Well, today is a pause in the fairly frantic activity of the week. I was so tired yesterday I could hardly do anything without it feeling like I was carrying a heavy weight. OK today though. So what did I do, and what was I meant to do?
Plans included taking more photos of the path behind my garden (did), mowing the front lawn (not yet) and carrying on with the painting (not yet but it's only 3.25). Instead once I'd posted the photos on flickr looked through some others and found a fan in Montreal. Now The only experience I have of Canada is an afternoon going round Niagara Falls so it's not very familiar to me. But weirdly the crew who came here on Monday were French Canadians from Montreal, and now I've seen where they come from I'd say it's one of the only places I'd yet live in besides the UK. I expect the photographer did what I do and selected many of the nicer places as we all know what slums look like and I'd rather not see even more on photos. But each nice place is different and we can't visit them all so share our photos. I have selected some here before to show examples of the contrasts. London certainly has the worst places I've ever seen. Walthamstow, Harlesden, Edmonton and many many more would frighten off anyone from an affluent suburb but (besides having little choice financially) attract millions of immigrants. Many move to better areas when they can afford to but I know some who are so used to the most degenerate places they are happy to call them home.
It's a mixture here like marble cake, the trip from one end of my old road to the other starts with the most affluent part of the world (from a recent survey) to some of the nastiest places I've ever seen in East Finchley. It was 1/4 of a mile from my house, but the odd walks I had in the deepest parts of the slum areas left me feeling like I'd had a nightmare. If anyone local wants to take a walk on and around Long Lane they'll see some of the roughest areas with people who could easily populate a zoo within a mile of some of the country's best housing. And the funny thing was the slums were there first. A mile away in 1910 there were fields. When purchased for a planned community within 25 years a rural collection of some of the best examples of Arts and crafts and art deco architecture were spread out with trees and parks in between. Then you had the Victorian terraces with railway arches and grotty corner shops and industrial workshops and factories which hadn't changed since Dicken's time.
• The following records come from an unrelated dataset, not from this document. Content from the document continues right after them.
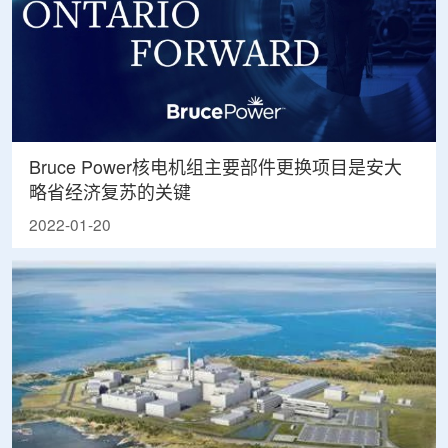
Bruce Power核电机组主要部件更换项目是安大
略省经济复苏的关键
2022-01-20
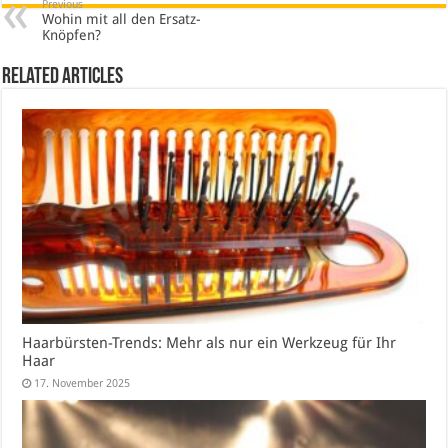
Previous
Wohin mit all den Ersatz-
Knöpfen?
Related Articles
Haarbürsten-Trends: Mehr als nur ein Werkzeug für Ihr
Haar
17. November 2025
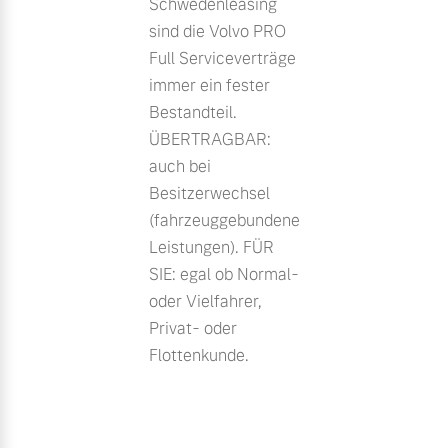
Schwedenleasing
sind die Volvo PRO
Full Serviceverträge
immer ein fester
Bestandteil.
ÜBERTRAGBAR:
auch bei
Besitzerwechsel
(fahrzeuggebundene
Leistungen). FÜR
SIE: egal ob Normal-
oder Vielfahrer,
Privat- oder
Flottenkunde.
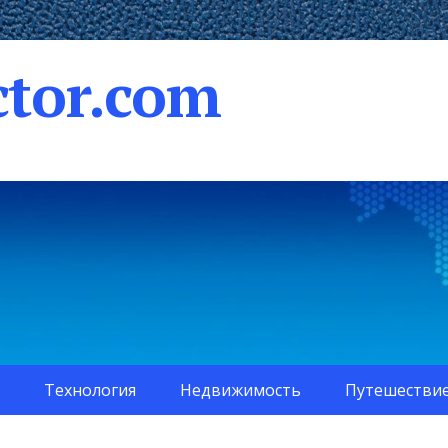
tor.com
Технология
Недвижимость
Путешестви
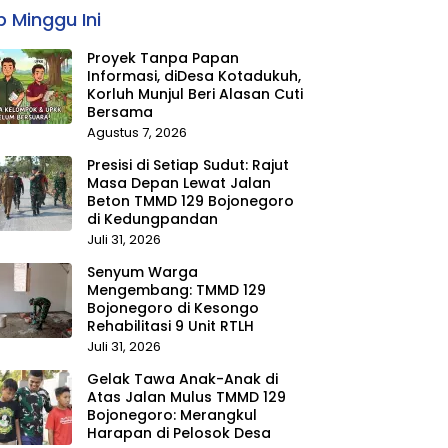
 Minggu Ini
Proyek Tanpa Papan
Informasi, diDesa Kotadukuh,
Korluh Munjul Beri Alasan Cuti
Bersama
Agustus 7, 2026
Presisi di Setiap Sudut: Rajut
Masa Depan Lewat Jalan
Beton TMMD 129 Bojonegoro
di Kedungpandan
Juli 31, 2026
Senyum Warga
Mengembang: TMMD 129
Bojonegoro di Kesongo
Rehabilitasi 9 Unit RTLH
Juli 31, 2026
Gelak Tawa Anak-Anak di
Atas Jalan Mulus TMMD 129
Bojonegoro: Merangkul
Harapan di Pelosok Desa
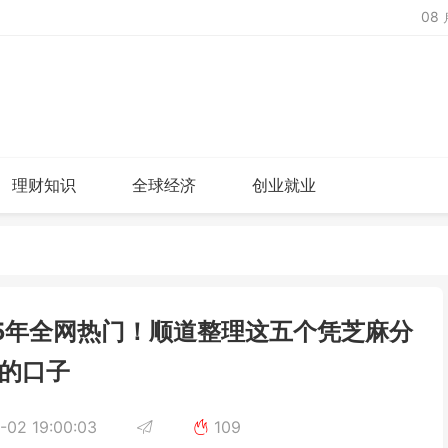
08
理财知识
全球经济
创业就业
5年全网热门！顺道整理这五个凭芝麻分
的口子
-02 19:00:03
109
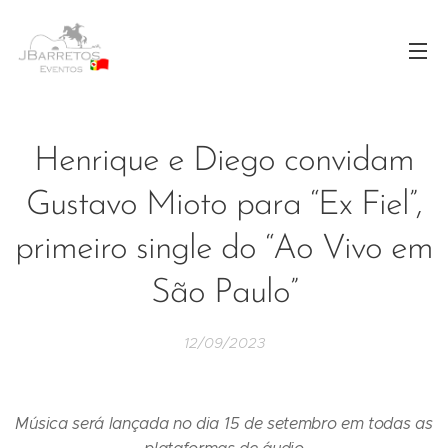
Henrique e Diego convidam
Gustavo Mioto para “Ex Fiel”,
primeiro single do “Ao Vivo em
São Paulo”
12/09/2023
Música será lançada no dia 15 de setembro em todas as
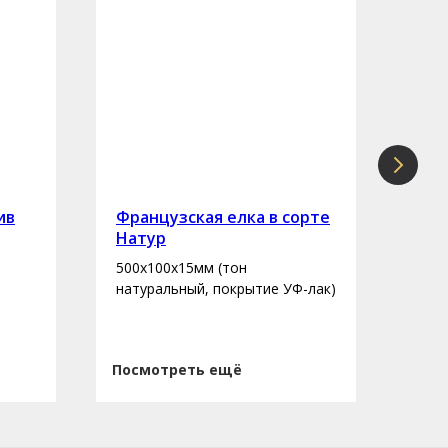
ив
Французская елка в сорте
Инж
Натур
сор
500х100х15мм (тон
400-
натуральный, покрытие УФ-лак)
нату
Посмотреть ещё
Пос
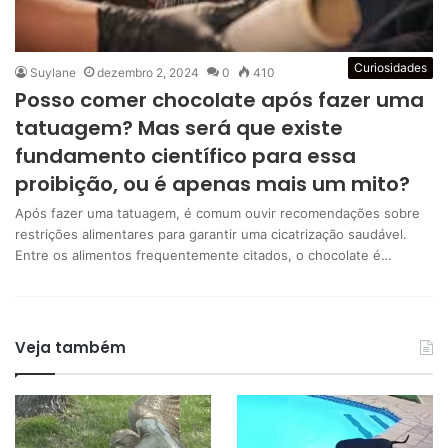
Curiosidades
Suylane
dezembro 2, 2024
0
410
Posso comer chocolate após fazer uma
tatuagem? Mas será que existe
fundamento científico para essa
proibição, ou é apenas mais um mito?
Após fazer uma tatuagem, é comum ouvir recomendações sobre
restrições alimentares para garantir uma cicatrização saudável.
Entre os alimentos frequentemente citados, o chocolate é…
Veja também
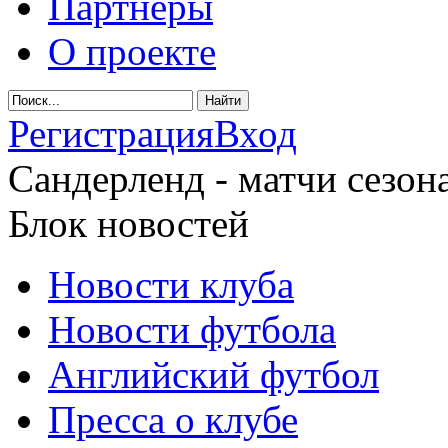
Партнеры
О проекте
Регистрация
Вход
Сандерленд - матчи сезона
Блок новостей
Новости клуба
Новости футбола
Английский футбол
Пресса о клубе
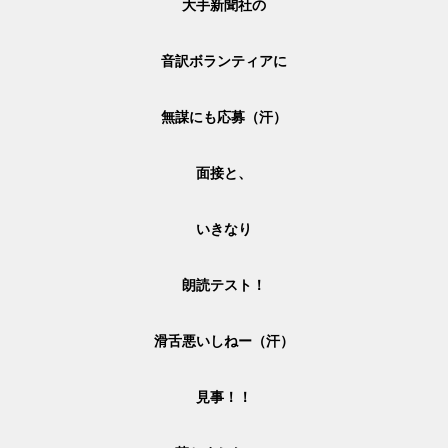
大手新聞社の
音訳ボランティアに
無謀にも
応募（汗）
面接と、
いきなり
朗読テスト！
滑舌悪いしねー（汗）
見事！！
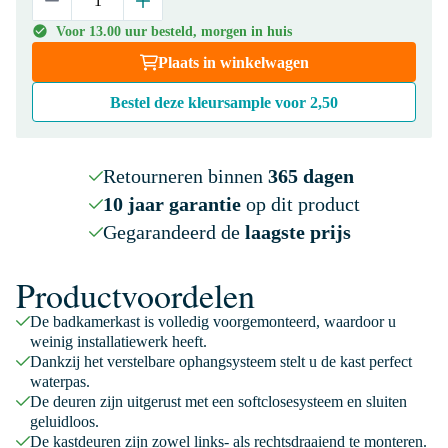
Voor 13.00 uur besteld, morgen in huis
Plaats in winkelwagen
Bestel deze kleursample voor
2,50
Retourneren binnen
365 dagen
10 jaar garantie
op dit product
Gegarandeerd de
laagste prijs
Productvoordelen
De badkamerkast is volledig voorgemonteerd, waardoor u
weinig installatiewerk heeft.
Dankzij het verstelbare ophangsysteem stelt u de kast perfect
waterpas.
De deuren zijn uitgerust met een softclosesysteem en sluiten
geluidloos.
De kastdeuren zijn zowel links- als rechtsdraaiend te monteren.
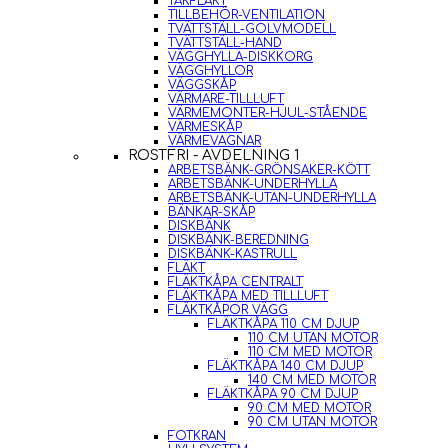
TAKFLÄKT
TILLBEHÖR-VENTILATION
TVÄTTSTÄLL-GOLVMODELL
TVÄTTSTÄLL-HAND
VÄGGHYLLA-DISKKORG
VÄGGHYLLOR
VÄGGSKÅP
VÄRMARE-TILLLUFT
VÄRMEMONTER-HJUL-STÅENDE
VÄRMESKÅP
VÄRMEVAGNAR
ROSTFRI - AVDELNING 1
ARBETSBÄNK-GRÖNSAKER-KÖTT
ARBETSBÄNK-UNDERHYLLA
ARBETSBÄNK-UTAN-UNDERHYLLA
BÄNKAR-SKÅP
DISKBÄNK
DISKBÄNK-BEREDNING
DISKBÄNK-KASTRULL
FLÄKT
FLÄKTKÅPA CENTRALT
FLÄKTKÅPA MED TILLLUFT
FLÄKTKÅPOR VÄGG
FLÄKTKÅPA 110 CM DJUP
110 CM UTAN MOTOR
110 CM MED MOTOR
FLÄKTKÅPA 140 CM DJUP
140 CM MED MOTOR
FLÄKTKÅPA 90 CM DJUP
90 CM MED MOTOR
90 CM UTAN MOTOR
FOTKRAN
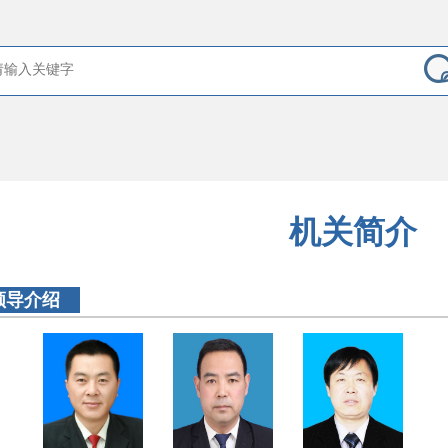
机关简介
领导介绍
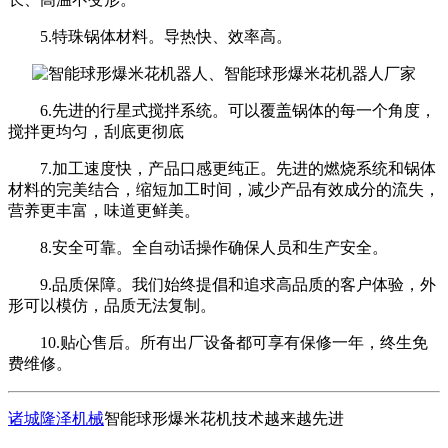
5.特珠锅体材料。导热快、效率高。
6.先进的行星式搅拌系统。可以覆盖锅体的每一个角度，
搅拌更均匀，刮底更彻底
7.加工速度快，产品口感更纯正。先进的燃烧系统和锅体
材料的完美结合，缩短加工时间，减少产品有效成分的流失，
营养更丰富，味道更鲜美。
8.安全可靠。全自动话操作确保人员和生产安全。
9.品质保障。我们始终提倡和追求高品质的客户体验，外
形可以模仿，品质无法复制。
10.贴心售后。所有出厂设备都可享有保修一年，终生免
费维修。
诸城隆泽机械
智能球形爆米花机技术越来越先进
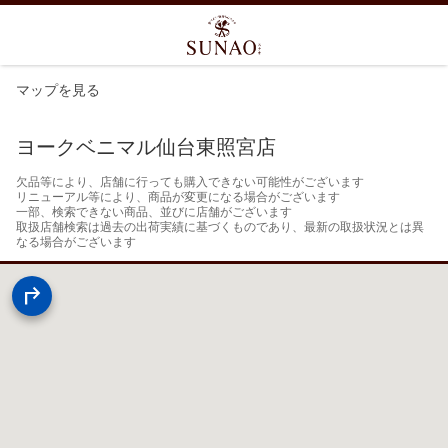
マップを見る
ヨークベニマル仙台東照宮店
欠品等により、店舗に行っても購入できない可能性がございます

リニューアル等により、商品が変更になる場合がございます

一部、検索できない商品、並びに店舗がございます

取扱店舗検索は過去の出荷実績に基づくものであり、最新の取扱状況とは異
なる場合がございます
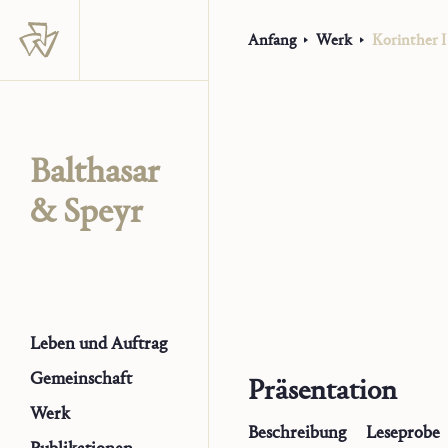
Anfang
Werk
Korinther I
Balthasar
& Speyr
Leben und Auftrag
Gemeinschaft
Präsentation
Werk
Beschreibung
Leseprobe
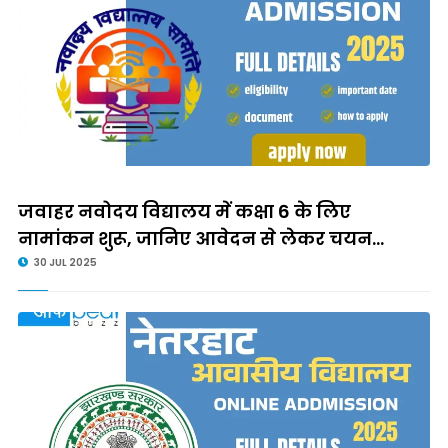
जवाहर नवोदय विद्यालय में कक्षा 6 के लिए
नामांकन शुरू, जानिए आवेदन से लेकर चयन...
30 JUL 2025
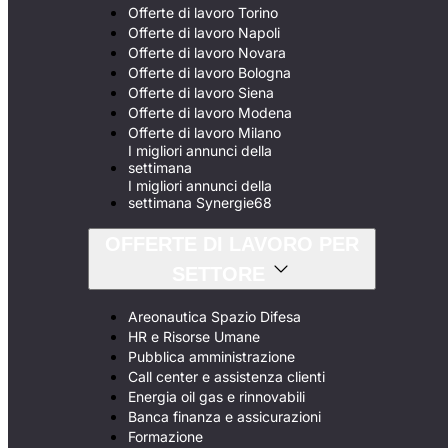
Offerte di lavoro Torino
Offerte di lavoro Napoli
Offerte di lavoro Novara
Offerte di lavoro Bologna
Offerte di lavoro Siena
Offerte di lavoro Modena
Offerte di lavoro Milano
I migliori annunci della
settimana
I migliori annunci della
settimana Synergie68
OFFERTE DI LAVORO PER
SETTORE
Areonautica Spazio Difesa
HR e Risorse Umane
Pubblica amministrazione
Call center e assistenza clienti
Energia oil gas e rinnovabili
Banca finanza e assicurazioni
Formazione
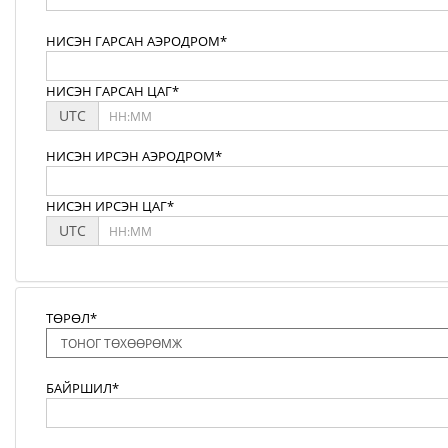
НИСЭН ГАРСАН АЭРОДРОМ*
НИСЭН ГАРСАН ЦАГ*
UTC
НИСЭН ИРСЭН АЭРОДРОМ*
НИСЭН ИРСЭН ЦАГ*
UTC
ТӨРӨЛ*
БАЙРШИЛ*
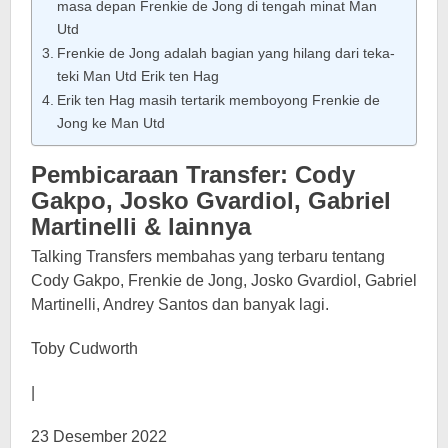
masa depan Frenkie de Jong di tengah minat Man
Utd
Frenkie de Jong adalah bagian yang hilang dari teka-
teki Man Utd Erik ten Hag
Erik ten Hag masih tertarik memboyong Frenkie de
Jong ke Man Utd
Pembicaraan Transfer: Cody
Gakpo, Josko Gvardiol, Gabriel
Martinelli & lainnya
Talking Transfers membahas yang terbaru tentang
Cody Gakpo, Frenkie de Jong, Josko Gvardiol, Gabriel
Martinelli, Andrey Santos dan banyak lagi.
Toby Cudworth
|
23 Desember 2022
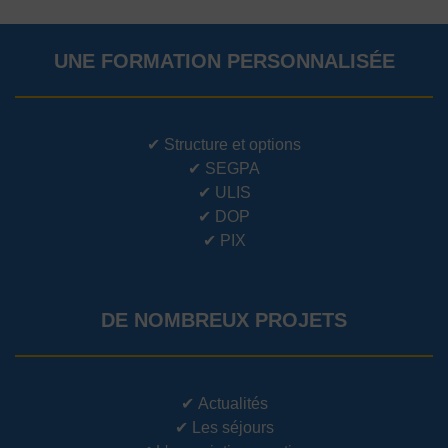
UNE FORMATION PERSONNALISÉE
✔
Structure et options
✔
SEGPA
✔
ULIS
✔
DOP
✔
PIX
DE NOMBREUX PROJETS
✔
Actualités
✔
Les séjours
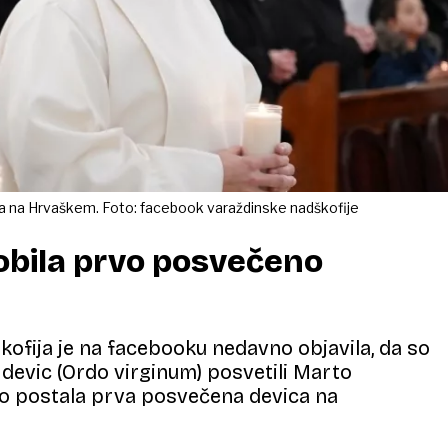
a na Hrvaškem. Foto: facebook varaždinske nadškofije
obila prvo posvečeno
ofija je na facebooku nedavno objavila, da so
devic (Ordo virginum) posvetili Marto
ako postala prva posvečena devica na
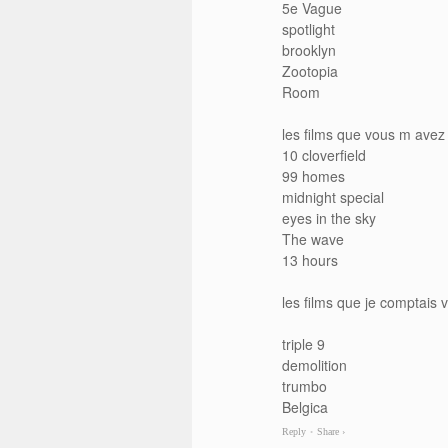
5e Vague
spotlight
brooklyn
Zootopia
Room
les films que vous m avez
10 cloverfield
99 homes
midnight special
eyes in the sky
The wave
13 hours
les films que je comptais 
triple 9
demolition
trumbo
Belgica
Reply
Share ›
•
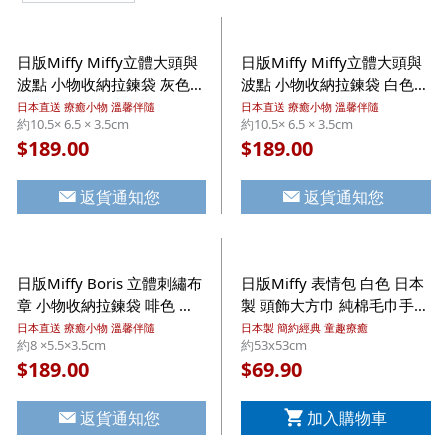
日版Miffy Miffy立體大頭與
日版Miffy Miffy立體大頭與
波點 小物收納拉鍊袋 灰色
波點 小物收納拉鍊袋 白色
附金屬掛扣 (746)【市集世
附金屬掛扣 (753)【市集世
日本直送 療癒小物 溫馨伴隨
日本直送 療癒小物 溫馨伴隨
約10.5× 6.5 × 3.5cm
約10.5× 6.5 × 3.5cm
界 - 日本市集】
界 - 日本市集】
189.00
189.00
$
$
返貨通知您
返貨通知您
日版Miffy Boris 立體刺繡布
日版Miffy 表情包 白色 日本
章 小物收納拉鍊袋 啡色 附
製 頭飾大方巾 純棉毛巾手帕
金屬掛扣 (982)【市集世界 -
【市集世界 - 日本市集】
日本直送 療癒小物 溫馨伴隨
日本製 簡約經典 童趣療癒
約8 ×5.5×3.5cm
約53x53cm
日本市集】
189.00
69.90
$
$
返貨通知您
加入購物車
There were two massive factories, one went in the 80s and one a little later, which is now yet another housing estate.
There was even a house with hens in the garden and it was just the sort of scene in the post war films of how poor Londoners used to live before the slum clearance programme and the blitz destroyed some of the worst housing. But East Finchley not only missed that (besides one road) but when the newer housing was built (including over many of the remaining fields) the most eastern bloc style monoliths were put up, attracting all the criminal elements and not safe to walk through at any time of day or night (though I often did). Where I live now is far more typical of lower middle class 1930s suburban Middlesex (as it was then). Rows of almost identical houses, with spaces and trees between the better ones, and crammed together in terraces for the others. But ultimately, except for the architect designed ones, it's all there for money and the appearance was never considered, just the maximum returns for the least money. So standard designs of quick and easy houses to spread over miles of farmland, and now where big houses used to be, are squeezed into the smallest possible areas and then people wonder why it takes so long to get there, park and queue for everything. If you turn London into the equivalent of Gdansk or Mexico City that's exactly what'll happen to it. As other third world countries 'develop' (if you believe the hype) England reverts slowly but surely towards third world status. Soon all the Brits will be off to Poland and Albania as it's got a better standard of living than here. I may not be alive to see it, but if you are, you saw it here.